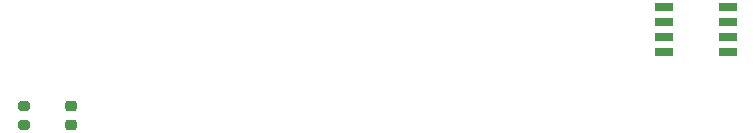
<source format=gtp>
%TF.GenerationSoftware,KiCad,Pcbnew,7.0.2*%
%TF.CreationDate,2024-08-11T10:44:14+09:00*%
%TF.ProjectId,sensor_v3,73656e73-6f72-45f7-9633-2e6b69636164,rev?*%
%TF.SameCoordinates,Original*%
%TF.FileFunction,Paste,Top*%
%TF.FilePolarity,Positive*%
%FSLAX46Y46*%
G04 Gerber Fmt 4.6, Leading zero omitted, Abs format (unit mm)*
G04 Created by KiCad (PCBNEW 7.0.2) date 2024-08-11 10:44:14*
%MOMM*%
%LPD*%
G01*
G04 APERTURE LIST*
G04 Aperture macros list*
%AMRoundRect*
0 Rectangle with rounded corners*
0 $1 Rounding radius*
0 $2 $3 $4 $5 $6 $7 $8 $9 X,Y pos of 4 corners*
0 Add a 4 corners polygon primitive as box body*
4,1,4,$2,$3,$4,$5,$6,$7,$8,$9,$2,$3,0*
0 Add four circle primitives for the rounded corners*
1,1,$1+$1,$2,$3*
1,1,$1+$1,$4,$5*
1,1,$1+$1,$6,$7*
1,1,$1+$1,$8,$9*
0 Add four rect primitives between the rounded corners*
20,1,$1+$1,$2,$3,$4,$5,0*
20,1,$1+$1,$4,$5,$6,$7,0*
20,1,$1+$1,$6,$7,$8,$9,0*
20,1,$1+$1,$8,$9,$2,$3,0*%
G04 Aperture macros list end*
%ADD10RoundRect,0.200000X0.275000X-0.200000X0.275000X0.200000X-0.275000X0.200000X-0.275000X-0.200000X0*%
%ADD11RoundRect,0.218750X0.256250X-0.218750X0.256250X0.218750X-0.256250X0.218750X-0.256250X-0.218750X0*%
%ADD12R,1.525000X0.650000*%
G04 APERTURE END LIST*
D10*
%TO.C,R1*%
X122492000Y-114134500D03*
X122492000Y-112484500D03*
%TD*%
D11*
%TO.C,LED1*%
X126492000Y-114097000D03*
X126492000Y-112522000D03*
%TD*%
D12*
%TO.C,S2*%
X182118000Y-107950000D03*
X182118000Y-106680000D03*
X182118000Y-105410000D03*
X182118000Y-104140000D03*
X176694000Y-104140000D03*
X176694000Y-105410000D03*
X176694000Y-106680000D03*
X176694000Y-107950000D03*
%TD*%
M02*

</source>
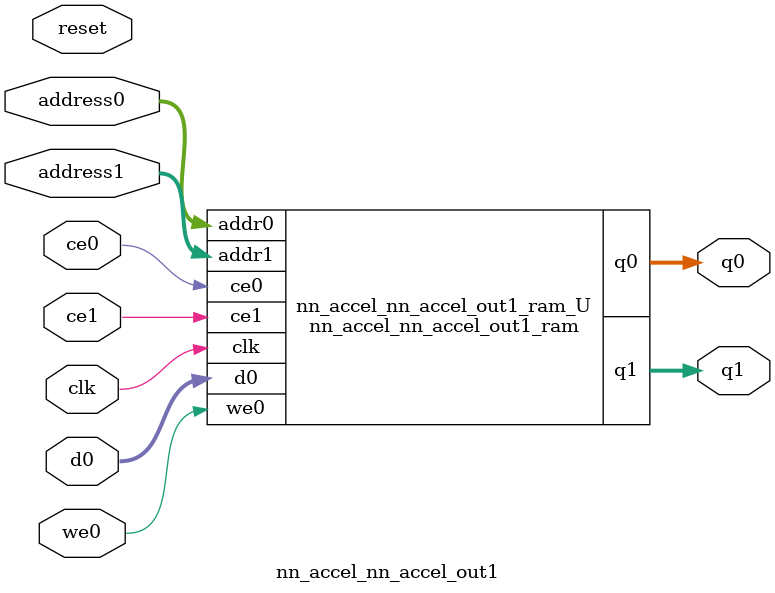
<source format=v>
`timescale 1 ns / 1 ps
module nn_accel_nn_accel_out1_ram (addr0, ce0, d0, we0, q0, addr1, ce1, q1,  clk);

parameter DWIDTH = 32;
parameter AWIDTH = 3;
parameter MEM_SIZE = 6;

input[AWIDTH-1:0] addr0;
input ce0;
input[DWIDTH-1:0] d0;
input we0;
output reg[DWIDTH-1:0] q0;
input[AWIDTH-1:0] addr1;
input ce1;
output reg[DWIDTH-1:0] q1;
input clk;

(* ram_style = "distributed" *)reg [DWIDTH-1:0] ram[0:MEM_SIZE-1];




always @(posedge clk)  
begin 
    if (ce0) begin
        if (we0) 
            ram[addr0] <= d0; 
        q0 <= ram[addr0];
    end
end


always @(posedge clk)  
begin 
    if (ce1) begin
        q1 <= ram[addr1];
    end
end


endmodule

`timescale 1 ns / 1 ps
module nn_accel_nn_accel_out1(
    reset,
    clk,
    address0,
    ce0,
    we0,
    d0,
    q0,
    address1,
    ce1,
    q1);

parameter DataWidth = 32'd32;
parameter AddressRange = 32'd6;
parameter AddressWidth = 32'd3;
input reset;
input clk;
input[AddressWidth - 1:0] address0;
input ce0;
input we0;
input[DataWidth - 1:0] d0;
output[DataWidth - 1:0] q0;
input[AddressWidth - 1:0] address1;
input ce1;
output[DataWidth - 1:0] q1;



nn_accel_nn_accel_out1_ram nn_accel_nn_accel_out1_ram_U(
    .clk( clk ),
    .addr0( address0 ),
    .ce0( ce0 ),
    .we0( we0 ),
    .d0( d0 ),
    .q0( q0 ),
    .addr1( address1 ),
    .ce1( ce1 ),
    .q1( q1 ));

endmodule


</source>
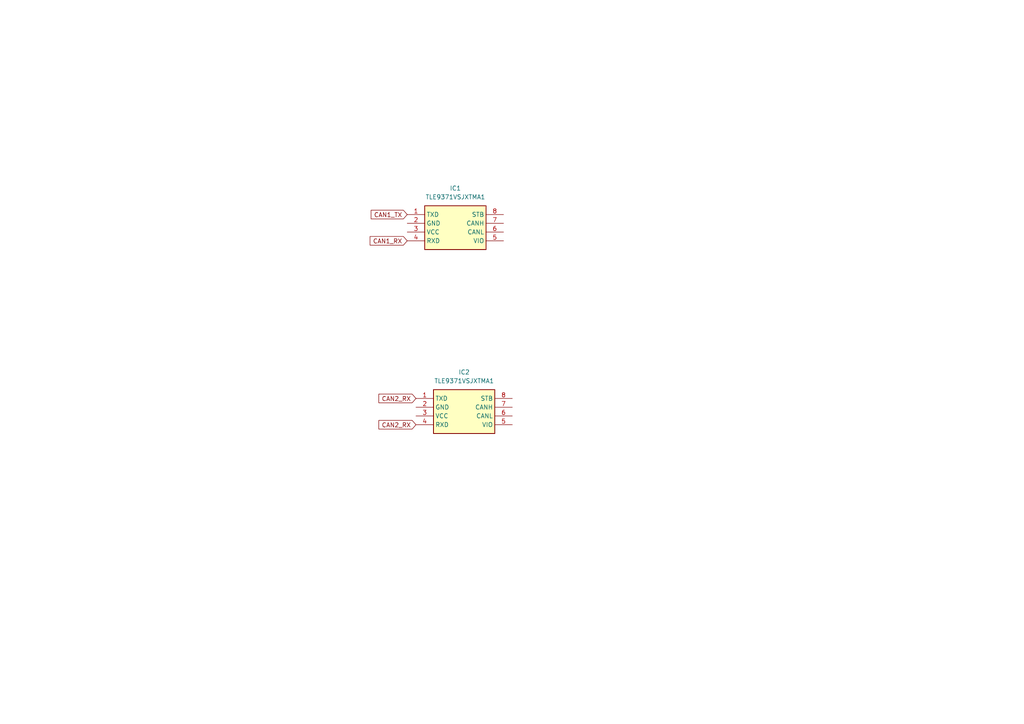
<source format=kicad_sch>
(kicad_sch
	(version 20250114)
	(generator "eeschema")
	(generator_version "9.0")
	(uuid "c7c9e500-ef8f-4b56-a1fe-3696f7f4ebe0")
	(paper "A4")
	
	(global_label "CAN1_RX"
		(shape input)
		(at 118.11 69.85 180)
		(fields_autoplaced yes)
		(effects
			(font
				(size 1.27 1.27)
			)
			(justify right)
		)
		(uuid "1ad4c532-10d3-4b10-8f73-8b57c6f1263e")
		(property "Intersheetrefs" "${INTERSHEET_REFS}"
			(at 106.7791 69.85 0)
			(effects
				(font
					(size 1.27 1.27)
				)
				(justify right)
				(hide yes)
			)
		)
	)
	(global_label "CAN2_RX"
		(shape input)
		(at 120.65 123.19 180)
		(fields_autoplaced yes)
		(effects
			(font
				(size 1.27 1.27)
			)
			(justify right)
		)
		(uuid "50efad90-b890-4e0b-9e84-5401a9eb4e84")
		(property "Intersheetrefs" "${INTERSHEET_REFS}"
			(at 109.3191 123.19 0)
			(effects
				(font
					(size 1.27 1.27)
				)
				(justify right)
				(hide yes)
			)
		)
	)
	(global_label "CAN1_TX"
		(shape input)
		(at 118.11 62.23 180)
		(fields_autoplaced yes)
		(effects
			(font
				(size 1.27 1.27)
			)
			(justify right)
		)
		(uuid "aa921461-422b-43c7-8e19-931cbdb94058")
		(property "Intersheetrefs" "${INTERSHEET_REFS}"
			(at 107.0815 62.23 0)
			(effects
				(font
					(size 1.27 1.27)
				)
				(justify right)
				(hide yes)
			)
		)
	)
	(global_label "CAN2_RX"
		(shape input)
		(at 120.65 115.57 180)
		(fields_autoplaced yes)
		(effects
			(font
				(size 1.27 1.27)
			)
			(justify right)
		)
		(uuid "bc981269-4625-4027-b987-5b344bd3da5c")
		(property "Intersheetrefs" "${INTERSHEET_REFS}"
			(at 109.3191 115.57 0)
			(effects
				(font
					(size 1.27 1.27)
				)
				(justify right)
				(hide yes)
			)
		)
	)
	(symbol
		(lib_id "TLE9371VSJXTMA1:TLE9371VSJXTMA1")
		(at 118.11 62.23 0)
		(unit 1)
		(exclude_from_sim no)
		(in_bom yes)
		(on_board yes)
		(dnp no)
		(fields_autoplaced yes)
		(uuid "3d0c3d56-7881-410f-bc9a-4a0565762a17")
		(property "Reference" "IC1"
			(at 132.08 54.61 0)
			(effects
				(font
					(size 1.27 1.27)
				)
			)
		)
		(property "Value" "TLE9371VSJXTMA1"
			(at 132.08 57.15 0)
			(effects
				(font
					(size 1.27 1.27)
				)
			)
		)
		(property "Footprint" "TLE9371VSJXTMA1:SOIC127P602X173-8N"
			(at 142.24 157.15 0)
			(effects
				(font
					(size 1.27 1.27)
				)
				(justify left top)
				(hide yes)
			)
		)
		(property "Datasheet" ""
			(at 142.24 257.15 0)
			(effects
				(font
					(size 1.27 1.27)
				)
				(justify left top)
				(hide yes)
			)
		)
		(property "Description" "CAN Interface IC"
			(at 118.11 62.23 0)
			(effects
				(font
					(size 1.27 1.27)
				)
				(hide yes)
			)
		)
		(property "Height" "1.73"
			(at 142.24 457.15 0)
			(effects
				(font
					(size 1.27 1.27)
				)
				(justify left top)
				(hide yes)
			)
		)
		(property "Mouser Part Number" "726-TLE9371VSJXTMA1"
			(at 142.24 557.15 0)
			(effects
				(font
					(size 1.27 1.27)
				)
				(justify left top)
				(hide yes)
			)
		)
		(property "Mouser Price/Stock" "https://www.mouser.co.uk/ProductDetail/Infineon-Technologies/TLE9371VSJXTMA1?qs=8Wlm6%252BaMh8TuJDKUfdbVRw%3D%3D"
			(at 142.24 657.15 0)
			(effects
				(font
					(size 1.27 1.27)
				)
				(justify left top)
				(hide yes)
			)
		)
		(property "Manufacturer_Name" "Infineon"
			(at 142.24 757.15 0)
			(effects
				(font
					(size 1.27 1.27)
				)
				(justify left top)
				(hide yes)
			)
		)
		(property "Manufacturer_Part_Number" "TLE9371VSJXTMA1"
			(at 142.24 857.15 0)
			(effects
				(font
					(size 1.27 1.27)
				)
				(justify left top)
				(hide yes)
			)
		)
		(pin "3"
			(uuid "2fb63a75-59eb-42b1-b03c-dfc2712df251")
		)
		(pin "8"
			(uuid "54f2f83e-a431-4417-aaf1-801181e044f9")
		)
		(pin "5"
			(uuid "721992e6-d8f7-4c41-aeae-a8d43ad3f5c4")
		)
		(pin "1"
			(uuid "2bdb4bdb-390f-42fb-9abe-7eab664c3f0e")
		)
		(pin "7"
			(uuid "d35f5e18-ca01-4da8-9085-c18049d489ee")
		)
		(pin "2"
			(uuid "17e585d1-5fc9-40b6-b384-c1eb54211198")
		)
		(pin "6"
			(uuid "004b77fe-ae53-4fe5-bfed-ec85bb7f02d1")
		)
		(pin "4"
			(uuid "870b4a14-3877-4290-94f3-7924aae6b521")
		)
		(instances
			(project "can_communication"
				(path "/7f1c7c45-fa4b-4772-81d9-7338c977dadb/4d3b5463-1545-4370-ad5b-282dd0c05ec4"
					(reference "IC1")
					(unit 1)
				)
			)
		)
	)
	(symbol
		(lib_id "TLE9371VSJXTMA1:TLE9371VSJXTMA1")
		(at 120.65 115.57 0)
		(unit 1)
		(exclude_from_sim no)
		(in_bom yes)
		(on_board yes)
		(dnp no)
		(fields_autoplaced yes)
		(uuid "8d8e2bb5-eaf0-46d1-8ed5-5c75a854f4bc")
		(property "Reference" "IC2"
			(at 134.62 107.95 0)
			(effects
				(font
					(size 1.27 1.27)
				)
			)
		)
		(property "Value" "TLE9371VSJXTMA1"
			(at 134.62 110.49 0)
			(effects
				(font
					(size 1.27 1.27)
				)
			)
		)
		(property "Footprint" "TLE9371VSJXTMA1:SOIC127P602X173-8N"
			(at 144.78 210.49 0)
			(effects
				(font
					(size 1.27 1.27)
				)
				(justify left top)
				(hide yes)
			)
		)
		(property "Datasheet" ""
			(at 144.78 310.49 0)
			(effects
				(font
					(size 1.27 1.27)
				)
				(justify left top)
				(hide yes)
			)
		)
		(property "Description" "CAN Interface IC"
			(at 120.65 115.57 0)
			(effects
				(font
					(size 1.27 1.27)
				)
				(hide yes)
			)
		)
		(property "Height" "1.73"
			(at 144.78 510.49 0)
			(effects
				(font
					(size 1.27 1.27)
				)
				(justify left top)
				(hide yes)
			)
		)
		(property "Mouser Part Number" "726-TLE9371VSJXTMA1"
			(at 144.78 610.49 0)
			(effects
				(font
					(size 1.27 1.27)
				)
				(justify left top)
				(hide yes)
			)
		)
		(property "Mouser Price/Stock" "https://www.mouser.co.uk/ProductDetail/Infineon-Technologies/TLE9371VSJXTMA1?qs=8Wlm6%252BaMh8TuJDKUfdbVRw%3D%3D"
			(at 144.78 710.49 0)
			(effects
				(font
					(size 1.27 1.27)
				)
				(justify left top)
				(hide yes)
			)
		)
		(property "Manufacturer_Name" "Infineon"
			(at 144.78 810.49 0)
			(effects
				(font
					(size 1.27 1.27)
				)
				(justify left top)
				(hide yes)
			)
		)
		(property "Manufacturer_Part_Number" "TLE9371VSJXTMA1"
			(at 144.78 910.49 0)
			(effects
				(font
					(size 1.27 1.27)
				)
				(justify left top)
				(hide yes)
			)
		)
		(pin "7"
			(uuid "d7443c89-8fa0-47b7-b271-043322144240")
		)
		(pin "4"
			(uuid "61acc41e-f7d2-4d52-b905-1d465b8ddb7f")
		)
		(pin "8"
			(uuid "0a35944b-5a86-4fff-b6b4-88e9cf6239e5")
		)
		(pin "6"
			(uuid "fb084ab6-d112-41ec-98a1-2995b5bb5ddf")
		)
		(pin "2"
			(uuid "673647f0-7539-4ee5-8410-9eae9029af68")
		)
		(pin "3"
			(uuid "60e9c400-b0e1-4ef3-9cea-d8104a232865")
		)
		(pin "5"
			(uuid "05c3b192-dc0e-44fe-a0eb-5f6802755b66")
		)
		(pin "1"
			(uuid "f877f2b1-c98c-4940-a6f6-aad6c9bb113f")
		)
		(instances
			(project "can_communication"
				(path "/7f1c7c45-fa4b-4772-81d9-7338c977dadb/4d3b5463-1545-4370-ad5b-282dd0c05ec4"
					(reference "IC2")
					(unit 1)
				)
			)
		)
	)
)

</source>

= = = = =

*WORK ORDER*
Make a copy of each line in the records above that has the word "macros".

*COMPLETED TASK*
G04 Aperture macros list*
G04 Aperture macros list end*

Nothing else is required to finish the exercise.